Pick up the text below about the spam filter's command-line options and write what comes next, in the same style.

[TEXT SHOWN]
----------
Normally you would not need to use the deny-list.
- -L, --level, --threshold LEVEL
- Change the spam scoring threshold level which must be reached before an email is classified as spam. The default is 90.
- -Q, --min-tokens NUM
- Only give a score if more than NUM tokens are found in the message - otherwise the message is assumed to be non-spam, and it is not modified in any way. The default is 0. This option might be useful if you find that very short messages are being frequently miscategorised.
- -e, --email, --email-only EMAIL
- Query or update the allow-list entry for the email address
EMAIL. With no other options, this will simply output
"YES" if EMAIL is in the allow-list, or "NO" if
it is not. With -t, it will not output anything, but will exit 0
(success) if EMAIL is in the allow-list, or 1 (failure) if it is
not. With the -m (mark-spam) option, any previous allow-list entry
for EMAIL will be removed. Finally, with the -M
(mark-nonspam) option, EMAIL will be added to the allow-list if it
is not already on it.
If EMAIL is just the word MSG on its own, then an email will be read from standard input, and the email addresses given in the "From:" and "Return-Path:" headers will be used.Using -e automatically switches on -a.If you also specify -y, then the deny-list will be operated on. Remember that -m and -M are reversed with the deny-list.If you specify an email address of the form @domain (nothing before the @), then the whole domain will be allow or deny listed.
----------
[SUPPLIED MATERIAL]
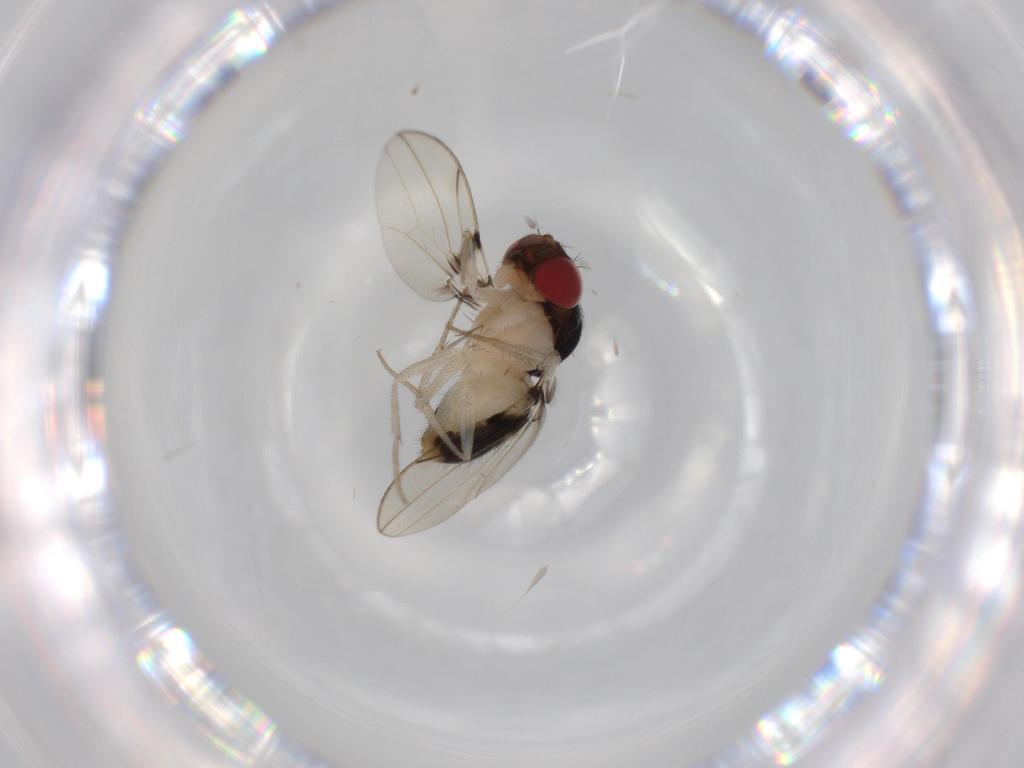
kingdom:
----------
[THE OUTPUT]
- -v, --verbose
- Add extra X-QSF-Info headers to any filtered email, containing error messages and so on if applicable. Specify -v more than once to increase verbosity.
- -T, --train SPAM NONSPAM [MAXROUNDS]
- Train the database using the two mbox folders SPAM and NONSPAM, by testing each message in each folder and updating the database each time a message is miscategorised. This is done several times, and may take a while to run. Specify the -a (allow-list) flag to add every sender in the NONSPAM folder to your allow-list as a side-effect of the training process. If MAXROUNDS is specified, training will end after this number of rounds if the results are still not good enough. The default is a maximum of 200 rounds.
- -m, --mark-spam
- Instead of passing the message out on standard output, mark its contents as spam and update the database accordingly. If the allow-list (-a) is enabled, the message's "From:" and "Return-Path:" addresses are removed from the allow-list. If the deny-list (-y) is enabled and you specify -m twice, the message's addresses are added to the deny-list instead.
- -M, --mark-nonspam
- Instead of passing the message out on standard output, mark its contents as non-spam and update the database accordingly. If the allow-list (-a) is enabled, the message's "From:" and "Return-Path:" addresses are added to the allow-list (see the -a option above). If the deny-list (-y) is enabled and you specify -M twice, the message's addresses are removed from the deny-list instead.
- -w, --weight WEIGHT
- When marking as spam or non-spam, update the database with a weighting of WEIGHT per token instead of the default of 1. Useful when correcting mistakes, eg a message that has been mistakenly detected as spam should be marked as non-spam using a weighting of 2, i.e. double the usual weighting, to counteract the error.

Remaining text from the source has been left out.